Soil compaction in agriculture: from soil stress to plant stress

This thesis is based partly on material from an extensive programme of field experiments carried out in Sweden, 1960-1990. The data have been analyzed and complemented with new field and laboratory experiments. Crop yield data in the field experiments were used to create an empirical model for estimating yield losses due to compaction. This model can be used in an advisory capacity since it calculates the yield losses at the farm level. In a series of 96 field experiments, direct effects of wheel traffic on crop yield and soil physical properties were only to a minor extent affected by soil texture. Organic matter reduced bulk density, and increased the need of recompaction to maximize yield.
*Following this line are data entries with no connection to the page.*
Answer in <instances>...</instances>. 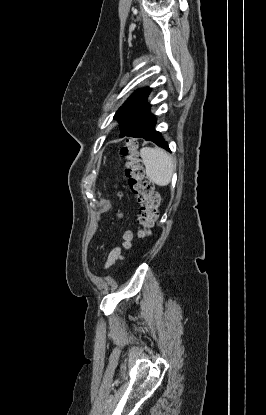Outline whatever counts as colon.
<instances>
[{
    "mask_svg": "<svg viewBox=\"0 0 266 415\" xmlns=\"http://www.w3.org/2000/svg\"><path fill=\"white\" fill-rule=\"evenodd\" d=\"M121 153L127 158L125 174L129 187L140 204L138 223L141 226V238L151 235V229L158 218L160 195L155 190L153 181L146 175L136 143L127 140L121 147Z\"/></svg>",
    "mask_w": 266,
    "mask_h": 415,
    "instance_id": "colon-1",
    "label": "colon"
}]
</instances>
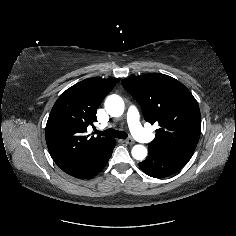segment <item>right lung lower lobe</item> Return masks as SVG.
Wrapping results in <instances>:
<instances>
[{
	"mask_svg": "<svg viewBox=\"0 0 236 236\" xmlns=\"http://www.w3.org/2000/svg\"><path fill=\"white\" fill-rule=\"evenodd\" d=\"M115 145L116 140L111 139L107 146L99 151L90 163L82 171L73 175V177L78 179H89L99 173L111 157Z\"/></svg>",
	"mask_w": 236,
	"mask_h": 236,
	"instance_id": "1",
	"label": "right lung lower lobe"
}]
</instances>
There were systematic differences in bulk density and compression index depending on soil texture and organic matter content when field data were compared with results from a uniaxial compression test using the same soils. In a separate field experiment, plant nutrient uptake was reduced in loose and very compact compared to moderately recompacted soil, but this result could not be reproduced in the laboratory. Effects of field traffic persisted after mouldboard ploughing, resulting in lowered yields on soils with high clay content. Yield reduction was related to an increase in soil strength rather than bulk density. Chisel ploughing to 20 cm loosened the soil almost as effectively as mouldboard ploughing in a longterm field experiment. It also increased yield and reduced soil strength compared to shallow tillage. Soil stress, rut depth and penetration resistance were highly correlated to inflation pressure in a comparison between four tractor tyres. At a given inflation pressure, soil stress was greater under bias-ply than radial tyres. A new method was developed to determine soil displacement under wheel traffic and could prove important to make guidelines for avoiding subsoil compaction. In the past there has been too little interaction between basic and applied research on soil compaction. A future challenge is to link effects of wheel traffic into models predicting impact on soil properties and processes, longterm soil quality, crop yield and the environment.